● 本文の抜粋:

======

堀晃のおすすめ文庫作品5選!日本で貴重なハードSF作家

更新:2021.11.7

最新の科学理論を駆使し、想像力あふれるスリリングな作品を描き続けてきたハードSF作家・堀晃のおすすめ作品を紹介します。日本のSFなんて、と侮るなかれ。グレッグ・イーガンやアーサー・C・クラークが好きな方も、その重量感ある読み応えにビックリするでしょう。

ブックカルテ リンク

SF作家、堀晃とは

1944年に兵庫県で生まれた堀晃(ほり あきら)は、高校時代に筒井康隆が主宰する同人誌「NULL」に作品を寄稿したり、自らSF同人誌を発行したりするなど、早くからSF作家としての活動をはじめました。

大阪大学基礎工学部卒業後は、紡績会社でエンジニアとして勤めながら同人誌への寄稿を続け、1970年に短編「イカルスの翼」が『SFマガジン』に掲載され商業誌デビューを果たします。

======

● 課題の指示:
1 – 堀晃の紹介文に名前が出てくる人物を、すべて挙げてください。
2 – 堀晃の紹介文から、「堀晃のおすすめ文庫作品5選!日本で貴重なハードSF作家」を含む箇所で始め、「商業誌デビューを果たします。」の後で止めて、その部分を一字も変えずに返してください。
3 – 堀晃の紹介文を、最後の文の後から書き継いでください。
ここから続く行は、堀晃の紹介文とは別の資料から取ったものです。

● データの内容:

======

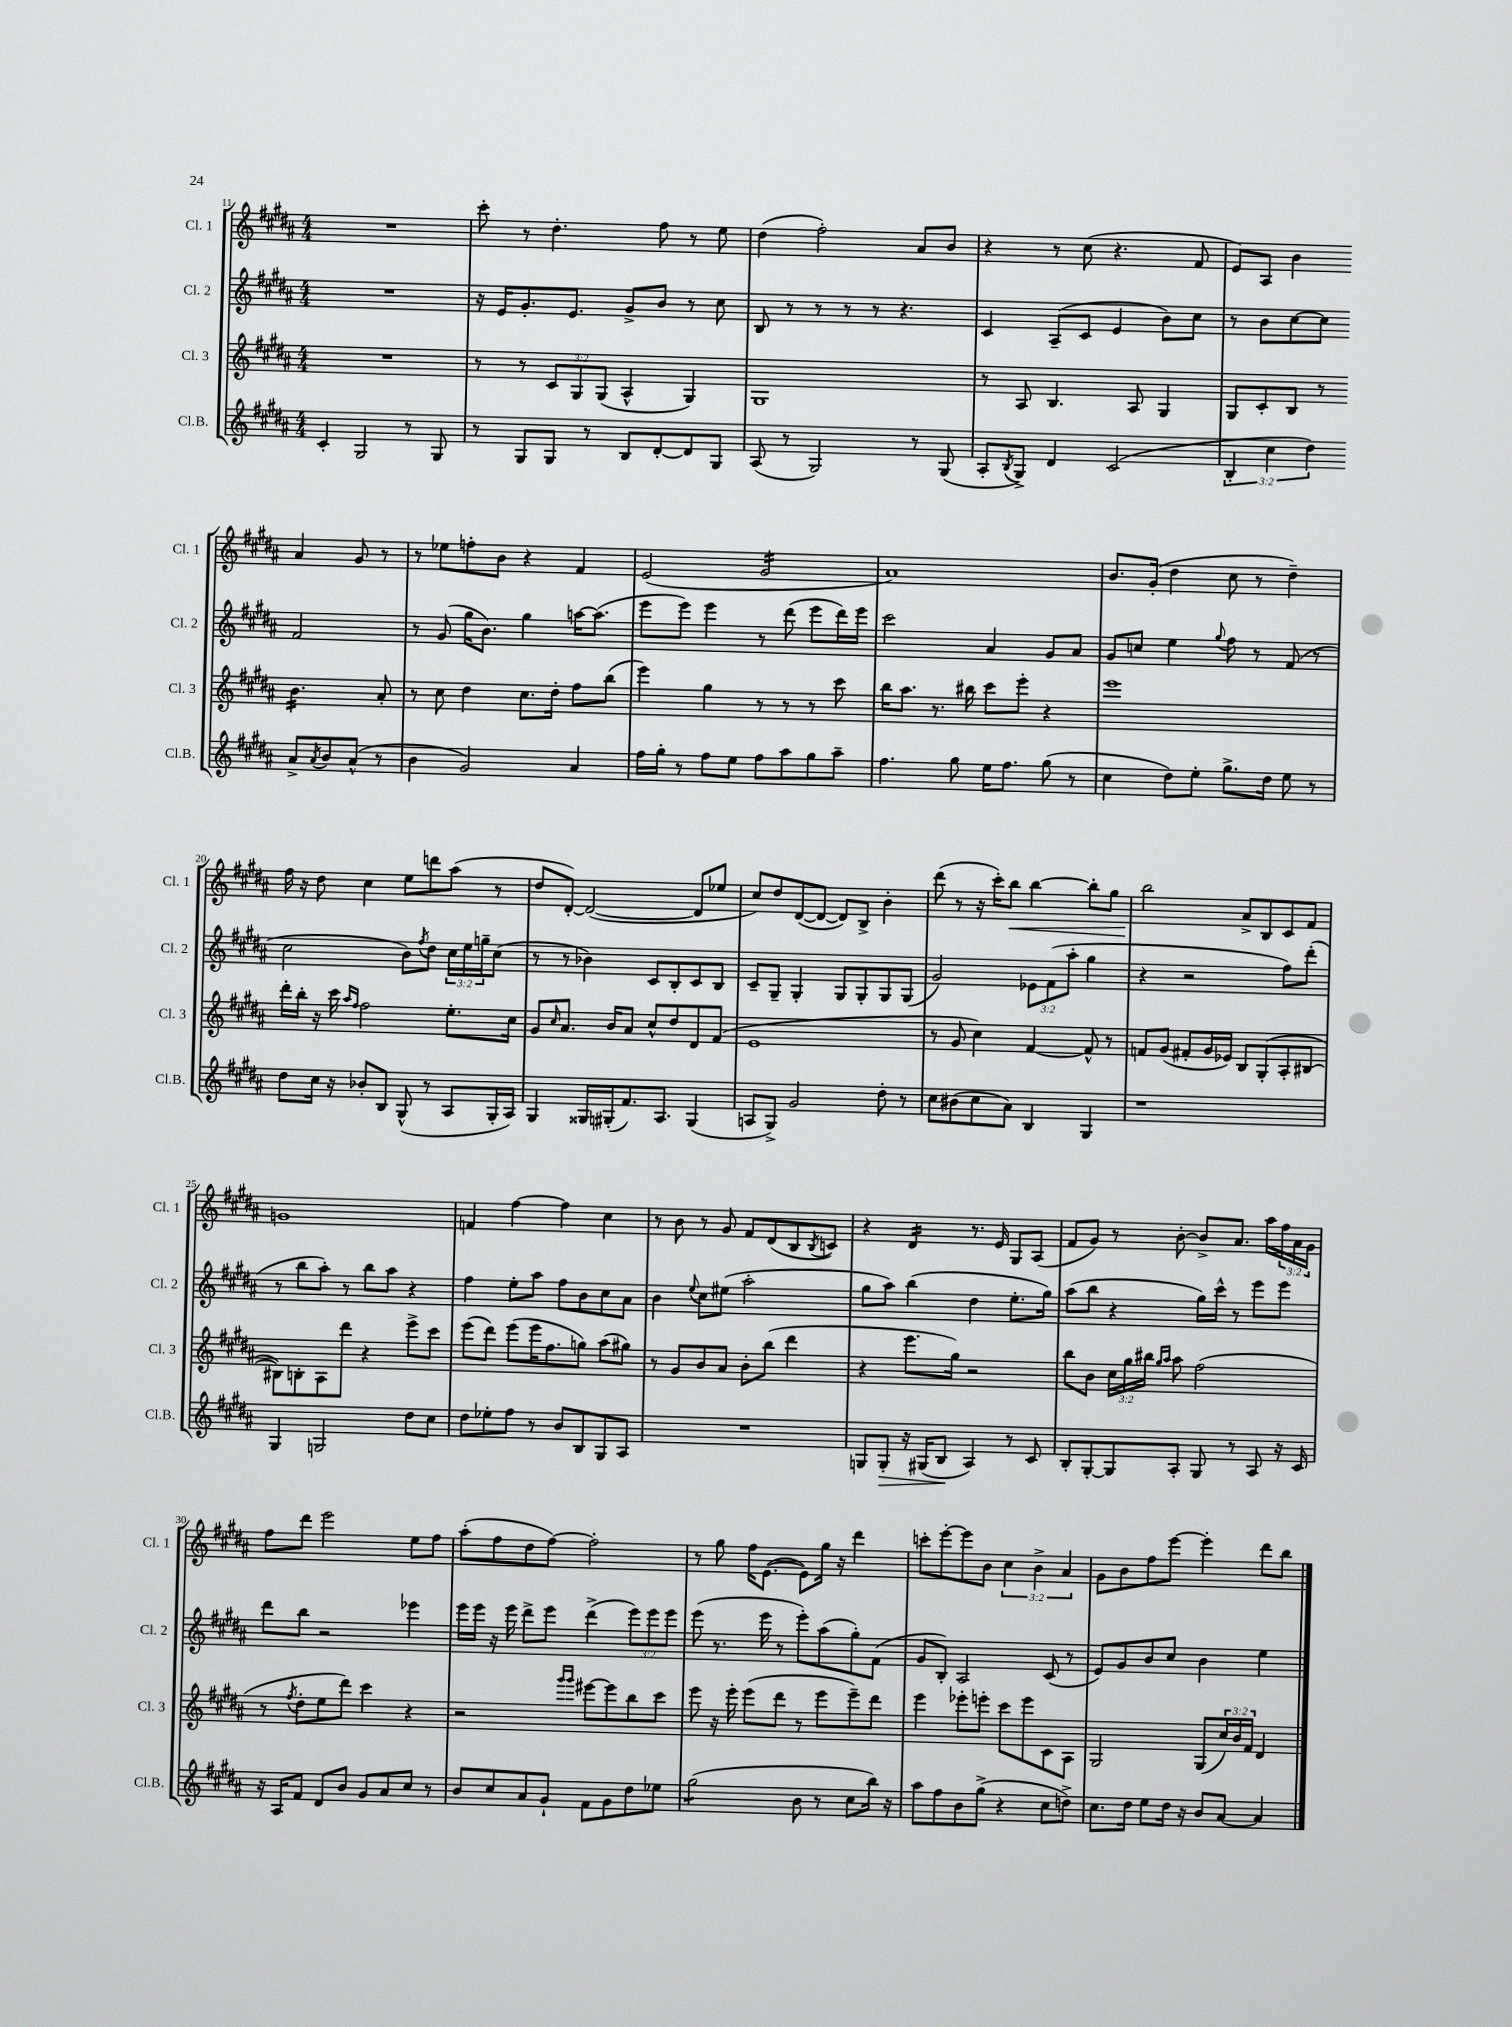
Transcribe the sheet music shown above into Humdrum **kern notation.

======

● 課題の解答:
1 – 堀晃、グレッグ・イーガン、アーサー・C・クラーク、筒井康隆

2 –
堀晃のおすすめ文庫作品5選!日本で貴重なハードSF作家

更新:2021.11.7

最新の科学理論を駆使し、想像力あふれるスリリングな作品を描き続けてきたハードSF作家・堀晃のおすすめ作品を紹介します。日本のSFなんて、と侮るなかれ。グレッグ・イーガンやアーサー・C・クラークが好きな方も、その重量感ある読み応えにビックリするでしょう。

ブックカルテ リンク

SF作家、堀晃とは

1944年に兵庫県で生まれた堀晃(ほり あきら)は、高校時代に筒井康隆が主宰する同人誌「NULL」に作品を寄稿したり、自らSF同人誌を発行したりするなど、早くからSF作家としての活動をはじめました。

大阪大学基礎工学部卒業後は、紡績会社でエンジニアとして勤めながら同人誌への寄稿を続け、1970年に短編「イカルスの翼」が『SFマガジン』に掲載され商業誌デビューを果たします。

3 –
1981年には短編集『太陽風交点』でSF大賞を受賞。最先端の科学理論を駆使したイマジネーションあふれる作風は、小松左京をはじめとする先輩SF作家にも大きな驚きを与えました。

その後も、破格のスケールをもつ謎の存在を描いた長編『バビロニア・ウェーブ』で星雲賞を受賞するなど、寡作な作家ながら、日本を代表するハードSFの書き手として活躍を続けています。 

堀晃が描く、未知の惑星を舞台にしたサバイバルSF

1981年にSF大賞に輝いた本作品集には、作者の記念すべき商業誌デビュー作「イカルスの翼」が収められています。

テクノロジーが高度に発達し、電子頭脳を備えた「情報省」と呼ばれる組織と、少数のエリート「情報管理官」たちが支配する地球。しかし一方で、テクノロジーによる支配に異を唱え、過激な行動を起こす人々もいました。 

そしてその一員であった主人公の「私」は、果敢に「情報省」の爆破を企てるも失敗し、処刑として小惑星イカルスに置き去りにされてしまったのです。
 

著者
堀 晃
出版日

一見、テクノロジーVS人間というSFではオーソドックスな構成のように思えますが、その解決方法に作者のユニークさがあらわれています。

岩肌に覆われたその星で、「私」の一番の敵は「暑さ」でした。水星よりも太陽に近づく軌道をもつイカルスは日を追うごとに暑さを増し、30日後には地表が灼熱地獄と化してしまうのです。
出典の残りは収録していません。